» Problem to solve: Will you output everything in the Numpy page from "## __ndarray__ Object" down to "along a dimension.", copied word for word?

» Selected text:
# Numpy
Short for Numerical Python, the fundamental package required for high performance scientific computing and data analysis. There are several features that make _numpy_ an important tool for data analysis:
* __ndarray__, a fast and space-efficient multidimensional array providing vectorized arithemetic operations and sophiscated _broadcasting_ capabilities.
* Standard mathematical functions for fast operations on entire arrays of data without looping
* Tools for reading / writing data 
* Linear algebra, random number generation, and Fourier transform capabilities
* Tools for integrating code written in C, C++, and Fortran. 

In [1]:
import numpy as np

## __ndarray__ Object
A __ndarray__ object internally consists of the following:
* A _pointer_ to data: a block of memory
* The *data type* or __dtype__
* A tuple indicating the array's _shape_
* A tuple of _strides_: integers indicating the number of bytes to __step__ in order to advance one element along a dimension. 
Overall the structure can be:
    typedef struct PyArrayObject{
        PyObject_HEAD
        
        char *data;
        
        PyArray_Descr *descr;
        
        int nd;
        npy_intp *dimensions;
        npy_intp *strides;
        
        PyObject *base;
        int flags;
        PyObject *weekreflist;
   }PyArrayObject;

A Block of Memory can be found in __ndarry__ directly.

In [2]:
x = np.array([1, 2, 3])

In [3]:
x.data

<memory at 0x7f3bb4a3ab88>

In [4]:
str(x.data)

'<memory at 0x7f3bb4a3ac48>'

In [5]:
x.__array_interface__

{'data': (35624288, False),
 'descr': [('', '<i8')],
 'shape': (3,),
 'strides': None,
 'typestr': '<i8',
 'version': 3}

Above you can see the major information of the internal structure in the __ndarray__ object.

In [6]:
x.flags

  C_CONTIGUOUS : True
  F_CONTIGUOUS : True
  OWNDATA : True
  WRITEABLE : True
  ALIGNED : True
  UPDATEIFCOPY : False

Here __OWNDATA__ and __WRITEABLE__ indicate the status of the memory block.

[Source records]
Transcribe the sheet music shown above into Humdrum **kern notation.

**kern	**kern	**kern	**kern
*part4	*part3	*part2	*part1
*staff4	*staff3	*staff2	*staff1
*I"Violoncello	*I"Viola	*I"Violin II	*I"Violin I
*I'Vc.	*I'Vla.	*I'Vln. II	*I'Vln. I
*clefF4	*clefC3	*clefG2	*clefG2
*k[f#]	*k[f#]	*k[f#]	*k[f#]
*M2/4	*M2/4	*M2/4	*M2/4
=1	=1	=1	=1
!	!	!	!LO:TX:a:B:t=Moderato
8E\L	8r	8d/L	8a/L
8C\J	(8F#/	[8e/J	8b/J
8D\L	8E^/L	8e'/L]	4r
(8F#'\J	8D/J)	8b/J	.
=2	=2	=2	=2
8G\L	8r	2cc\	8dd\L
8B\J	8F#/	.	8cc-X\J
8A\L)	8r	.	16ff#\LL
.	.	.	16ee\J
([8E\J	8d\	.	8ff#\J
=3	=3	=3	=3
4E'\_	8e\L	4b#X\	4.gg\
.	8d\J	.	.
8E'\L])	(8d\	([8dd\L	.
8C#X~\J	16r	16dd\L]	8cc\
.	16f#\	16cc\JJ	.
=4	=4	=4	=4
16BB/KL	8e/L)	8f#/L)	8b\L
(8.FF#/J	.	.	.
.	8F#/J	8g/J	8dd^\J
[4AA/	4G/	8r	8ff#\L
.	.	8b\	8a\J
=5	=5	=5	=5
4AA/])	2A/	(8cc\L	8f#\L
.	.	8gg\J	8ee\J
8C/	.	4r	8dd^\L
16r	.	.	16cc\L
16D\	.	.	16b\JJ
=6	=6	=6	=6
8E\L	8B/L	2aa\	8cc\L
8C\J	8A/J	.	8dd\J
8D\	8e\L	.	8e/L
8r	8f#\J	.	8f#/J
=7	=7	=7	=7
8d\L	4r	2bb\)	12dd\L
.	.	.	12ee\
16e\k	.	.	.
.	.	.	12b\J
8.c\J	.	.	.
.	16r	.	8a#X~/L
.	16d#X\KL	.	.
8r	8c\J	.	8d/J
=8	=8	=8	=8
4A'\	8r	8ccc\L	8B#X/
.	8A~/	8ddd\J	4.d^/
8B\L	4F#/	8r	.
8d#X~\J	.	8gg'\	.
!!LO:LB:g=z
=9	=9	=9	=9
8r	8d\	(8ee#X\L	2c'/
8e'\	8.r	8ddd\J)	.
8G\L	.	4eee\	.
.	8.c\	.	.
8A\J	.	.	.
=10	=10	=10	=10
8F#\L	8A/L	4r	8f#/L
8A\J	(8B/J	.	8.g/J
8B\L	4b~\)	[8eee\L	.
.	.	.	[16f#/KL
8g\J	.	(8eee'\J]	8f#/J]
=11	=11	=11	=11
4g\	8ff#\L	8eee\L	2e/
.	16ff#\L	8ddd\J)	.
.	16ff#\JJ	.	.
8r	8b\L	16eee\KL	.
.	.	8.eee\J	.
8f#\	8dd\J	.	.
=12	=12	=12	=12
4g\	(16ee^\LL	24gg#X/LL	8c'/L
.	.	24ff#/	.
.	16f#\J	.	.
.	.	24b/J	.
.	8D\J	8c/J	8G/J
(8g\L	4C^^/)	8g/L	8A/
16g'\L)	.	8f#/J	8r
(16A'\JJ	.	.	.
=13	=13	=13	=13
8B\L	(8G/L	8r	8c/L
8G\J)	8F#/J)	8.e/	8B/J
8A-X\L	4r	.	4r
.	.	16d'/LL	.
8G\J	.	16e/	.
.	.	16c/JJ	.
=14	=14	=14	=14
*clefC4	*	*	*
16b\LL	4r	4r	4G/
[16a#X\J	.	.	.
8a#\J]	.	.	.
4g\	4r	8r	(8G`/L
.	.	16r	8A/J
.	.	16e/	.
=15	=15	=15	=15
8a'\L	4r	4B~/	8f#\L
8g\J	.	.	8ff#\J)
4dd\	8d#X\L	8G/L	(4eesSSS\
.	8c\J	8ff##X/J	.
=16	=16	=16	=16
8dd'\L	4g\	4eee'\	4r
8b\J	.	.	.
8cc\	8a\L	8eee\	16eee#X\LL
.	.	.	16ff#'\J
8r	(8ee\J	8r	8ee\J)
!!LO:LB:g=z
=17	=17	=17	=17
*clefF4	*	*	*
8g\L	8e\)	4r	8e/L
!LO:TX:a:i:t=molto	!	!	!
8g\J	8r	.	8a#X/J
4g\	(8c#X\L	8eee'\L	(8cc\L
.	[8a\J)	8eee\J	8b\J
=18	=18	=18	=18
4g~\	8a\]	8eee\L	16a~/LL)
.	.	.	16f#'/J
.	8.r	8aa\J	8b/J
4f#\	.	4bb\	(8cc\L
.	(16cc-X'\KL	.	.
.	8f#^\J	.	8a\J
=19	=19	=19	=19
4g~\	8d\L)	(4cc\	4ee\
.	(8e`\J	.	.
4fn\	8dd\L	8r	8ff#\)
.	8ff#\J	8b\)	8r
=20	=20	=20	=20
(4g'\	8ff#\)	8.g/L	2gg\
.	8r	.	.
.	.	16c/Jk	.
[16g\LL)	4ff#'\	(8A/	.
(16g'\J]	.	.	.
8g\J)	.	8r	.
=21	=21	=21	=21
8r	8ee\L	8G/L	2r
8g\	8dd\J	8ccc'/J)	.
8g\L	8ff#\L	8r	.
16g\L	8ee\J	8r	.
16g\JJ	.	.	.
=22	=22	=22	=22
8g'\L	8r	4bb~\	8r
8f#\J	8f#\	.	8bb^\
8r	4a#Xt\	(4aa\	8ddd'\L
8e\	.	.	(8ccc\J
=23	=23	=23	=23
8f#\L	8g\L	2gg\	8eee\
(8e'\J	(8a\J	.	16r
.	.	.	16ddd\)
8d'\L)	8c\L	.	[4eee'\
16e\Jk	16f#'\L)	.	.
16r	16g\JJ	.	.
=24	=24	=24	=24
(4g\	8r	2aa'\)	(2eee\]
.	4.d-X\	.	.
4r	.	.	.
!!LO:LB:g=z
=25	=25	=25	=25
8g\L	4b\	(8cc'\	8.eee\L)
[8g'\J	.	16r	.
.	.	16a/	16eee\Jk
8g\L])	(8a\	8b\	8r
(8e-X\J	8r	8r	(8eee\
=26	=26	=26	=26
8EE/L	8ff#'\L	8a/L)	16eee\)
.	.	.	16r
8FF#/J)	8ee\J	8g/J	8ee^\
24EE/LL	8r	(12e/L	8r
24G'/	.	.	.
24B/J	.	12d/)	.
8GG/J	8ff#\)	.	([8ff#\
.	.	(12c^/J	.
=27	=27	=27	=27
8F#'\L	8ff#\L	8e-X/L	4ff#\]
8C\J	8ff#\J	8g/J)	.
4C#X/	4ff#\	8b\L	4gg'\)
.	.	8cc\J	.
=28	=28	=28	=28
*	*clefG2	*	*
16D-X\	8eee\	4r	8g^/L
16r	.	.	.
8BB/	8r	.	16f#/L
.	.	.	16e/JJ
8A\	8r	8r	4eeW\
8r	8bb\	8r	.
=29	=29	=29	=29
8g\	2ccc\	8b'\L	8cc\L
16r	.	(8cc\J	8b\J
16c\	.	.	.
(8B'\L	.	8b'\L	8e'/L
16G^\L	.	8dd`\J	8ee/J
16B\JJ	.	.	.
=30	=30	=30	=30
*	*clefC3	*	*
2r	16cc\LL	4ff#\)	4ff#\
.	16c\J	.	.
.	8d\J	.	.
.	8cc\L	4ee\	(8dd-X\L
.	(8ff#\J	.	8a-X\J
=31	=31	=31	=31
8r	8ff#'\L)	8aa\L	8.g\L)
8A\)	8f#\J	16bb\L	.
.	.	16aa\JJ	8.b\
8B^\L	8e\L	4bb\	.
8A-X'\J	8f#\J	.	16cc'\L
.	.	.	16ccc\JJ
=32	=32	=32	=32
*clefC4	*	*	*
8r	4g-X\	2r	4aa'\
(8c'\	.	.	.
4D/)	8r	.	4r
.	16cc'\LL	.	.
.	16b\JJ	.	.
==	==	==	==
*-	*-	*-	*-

» Output below:
## __ndarray__ Object
A __ndarray__ object internally consists of the following:
* A _pointer_ to data: a block of memory
* The *data type* or __dtype__
* A tuple indicating the array's _shape_
* A tuple of _strides_: integers indicating the number of bytes to __step__ in order to advance one element along a dimension.